Made with pantry ingredients, this Tomato Chickpea Soup is garlicky with a hint of rosemary and sprinkle of parmesan. Share it chunky or creamy!

Provided by @MakeItYours

Number Of Ingredients 12

2 Tbs Extra Virgin Olive Oil
2 C (230g) Yellow Onion (medium dice - about one large onion)
8 Plump Garlic Cloves (smashed - see note if sharing the soup chunky)
5 1/4 C (930g) Cooked Chickpeas (about 3 cans, drained and rinsed)
1 (411g) Can of Fire Roasted Diced Tomatoes
3/4 tsp Fine Sea Salt
1/4 tsp Ground Black Pepper
1 1/2 - 2 tsp Fresh Rosemary Leaves (or 1/4 tsp dried - see note if sharing the soup chunky)
4 C (910g) Water
1 1/2 Tbs Balsamic Vinegar
1/2 Lemon
Grated Parmesan Cheese (for serving)

Steps:

  • *See notes for a chunky version* In a 4 Quart Dutch oven or soup pot, add the olive oil and heat until shimmering. Turn the heat to medium to medium low and stir in the onions. Saute for about 7-9 minutes or until slightly softened. Stir in the garlic and cook an additional 4-5 minutes, adjusting the heat down as needed so the onions and garlic do not burn.
  • To the pot add the chickpeas, tomatoes and all their juices, salt, pepper, rosemary and water. Bring to a boil. Reduce heat to simmer. Lid the pot and cook, stirring occassionally for about 25 minutes.
  • Remove from heat. Use an immersion blender to puree the soup until creamy. Alternatively, transfer 2-3 cups at a time to a blender and blend until creamy. Transfer the puree to a large bowl and repeat as needed until all the soup is pureed.
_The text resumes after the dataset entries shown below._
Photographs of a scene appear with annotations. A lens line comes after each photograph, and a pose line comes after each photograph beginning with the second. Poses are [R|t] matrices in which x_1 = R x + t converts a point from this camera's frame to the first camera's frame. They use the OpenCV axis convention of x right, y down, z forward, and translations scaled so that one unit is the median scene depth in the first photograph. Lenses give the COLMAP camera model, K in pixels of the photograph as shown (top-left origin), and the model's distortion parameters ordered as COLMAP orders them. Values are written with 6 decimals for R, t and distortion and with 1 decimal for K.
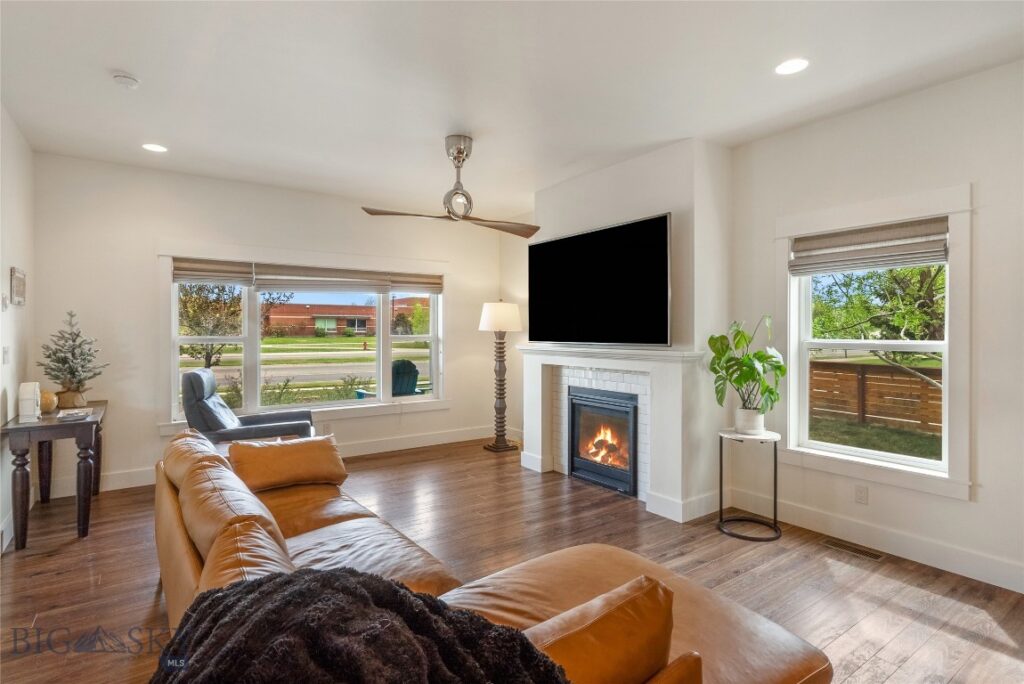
lens RADIAL K [[517.9, 0, 510.0], [0, 517.9, 334.6], [0, 0, 1]] dist [0.000320, -0.000992]
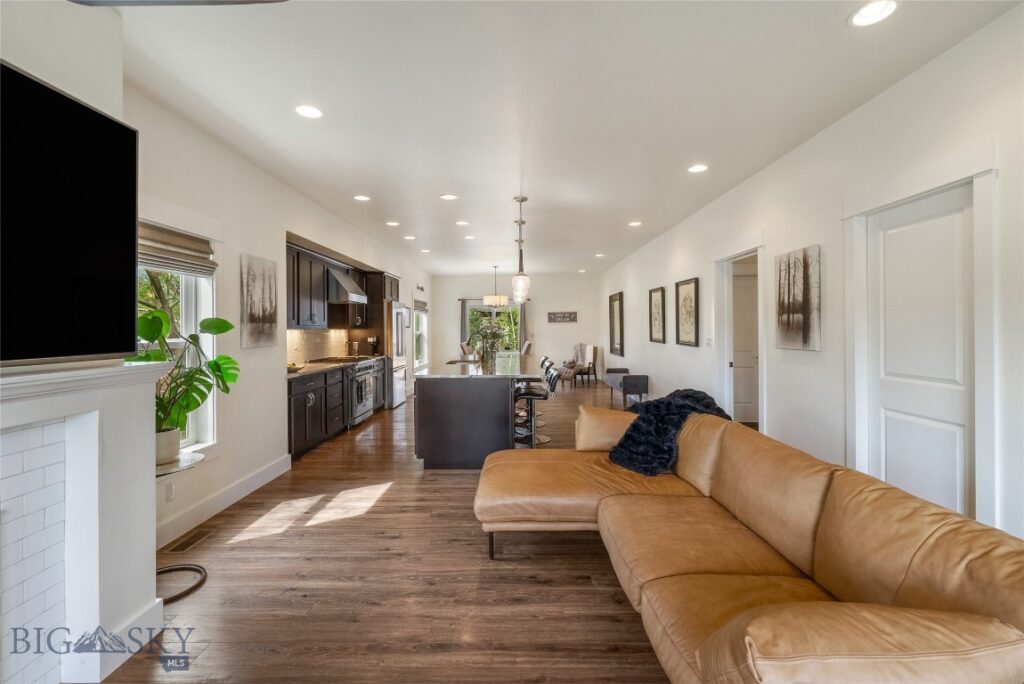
lens RADIAL K [[471.3, 0, 513.4], [0, 471.3, 329.1], [0, 0, 1]] dist [-0.004626, 0.000880]
pose [[-0.813962, 0.004205, 0.580903, -0.316672], [0.009489, 0.999937, 0.006058, -0.006585], [-0.580841, 0.010443, -0.813950, 1.062710]]
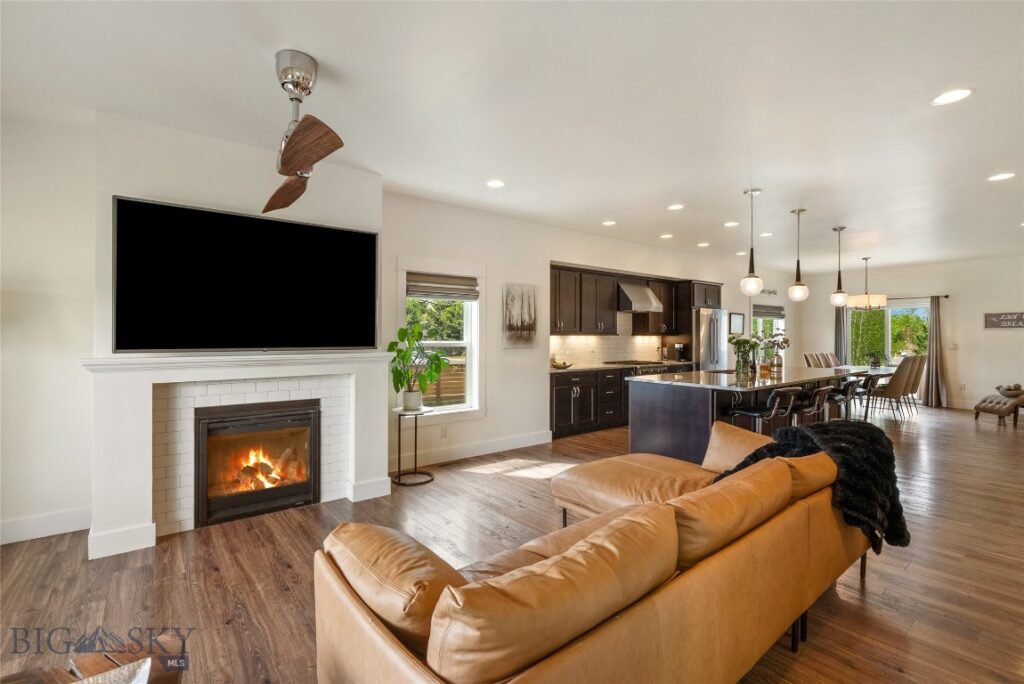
lens RADIAL K [[471.3, 0, 511.2], [0, 471.3, 335.1], [0, 0, 1]] dist [-0.004626, 0.000880]
pose [[-0.060935, 0.001035, 0.998141, -0.680715], [0.003777, 0.999993, -0.000807, -0.004587], [-0.998135, 0.003721, -0.060939, 0.684029]]
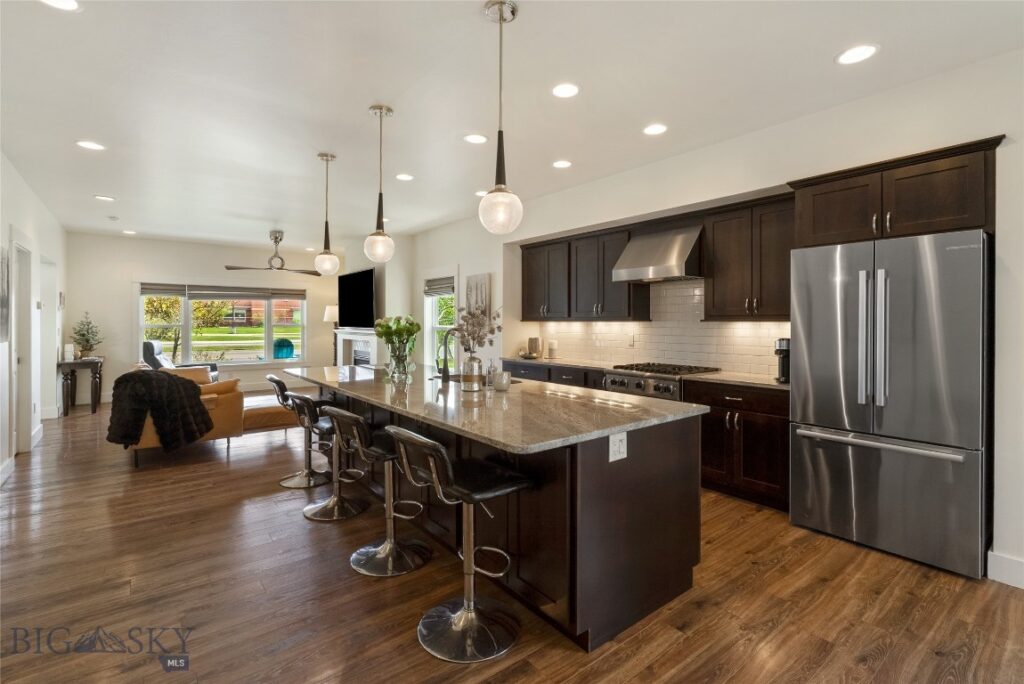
lens RADIAL K [[471.3, 0, 512.4], [0, 471.3, 324.3], [0, 0, 1]] dist [-0.004626, 0.000880]
pose [[0.998199, 0.001973, 0.059961, 0.691146], [-0.001779, 0.999993, -0.003292, 0.008383], [-0.059967, 0.003180, 0.998195, -0.914793]]
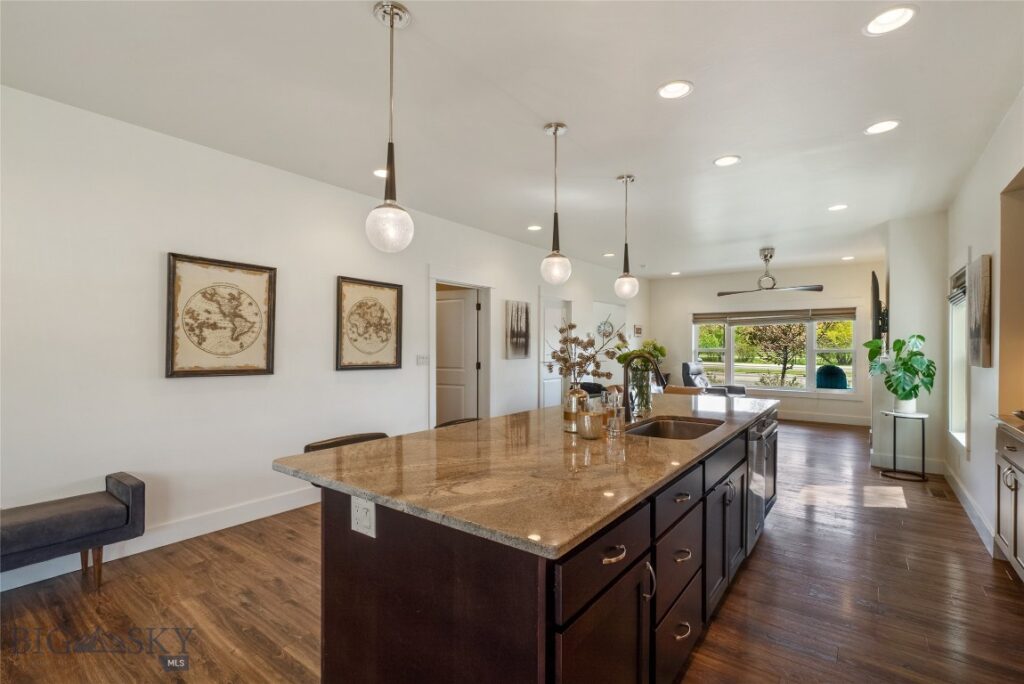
lens RADIAL K [[471.3, 0, 511.8], [0, 471.3, 345.8], [0, 0, 1]] dist [-0.004626, 0.000880]
pose [[0.306539, -0.000018, -0.951858, 1.199846], [-0.007756, 0.999967, -0.002517, 0.004411], [0.951827, 0.008154, 0.306528, -0.440690]]
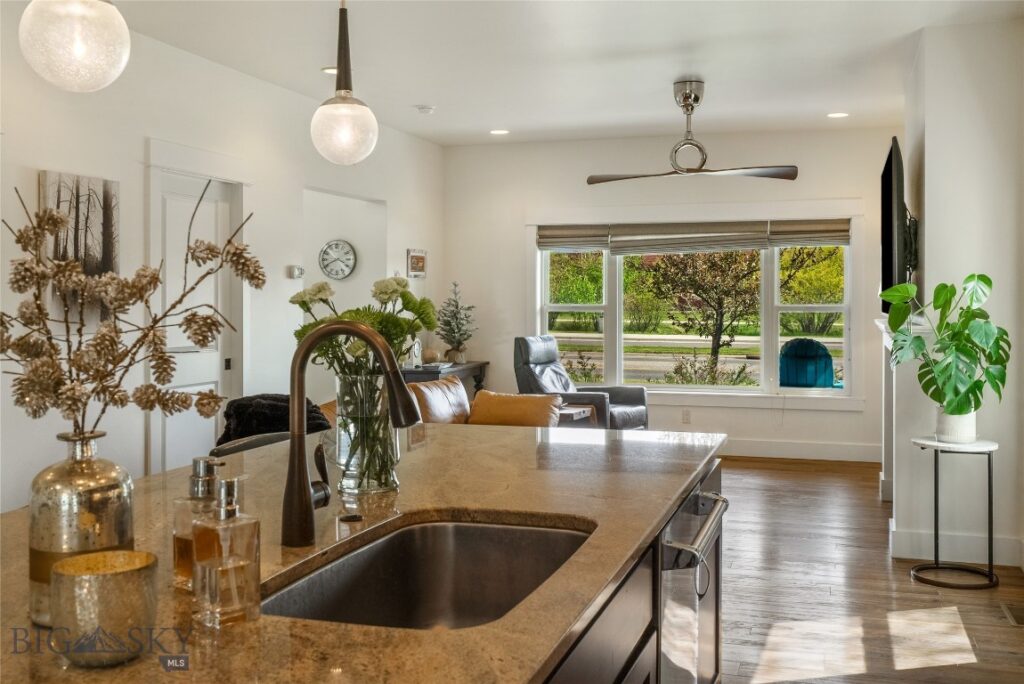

Transfer pureed soup back to the soup pot and heat on medium low until warmed through if needed.
  • Stir in the balsamic vinegar and squeeze in the juice from 1/2 a lemon. Stir and taste to adjust salt. If a thinner soup is desired, add 1/2 C water at a time.
  • Ladle into soup bowls, add a sprinkle of parmesan and garnish with fresh rosemary if desired. Serve with crusty bread.
  • To Freeze: allow the soup to cool completely. Store in lidded containers (I like Mason jars) for up to a month. Thaw in the fridge overnight. Gently rewarm on stovetop.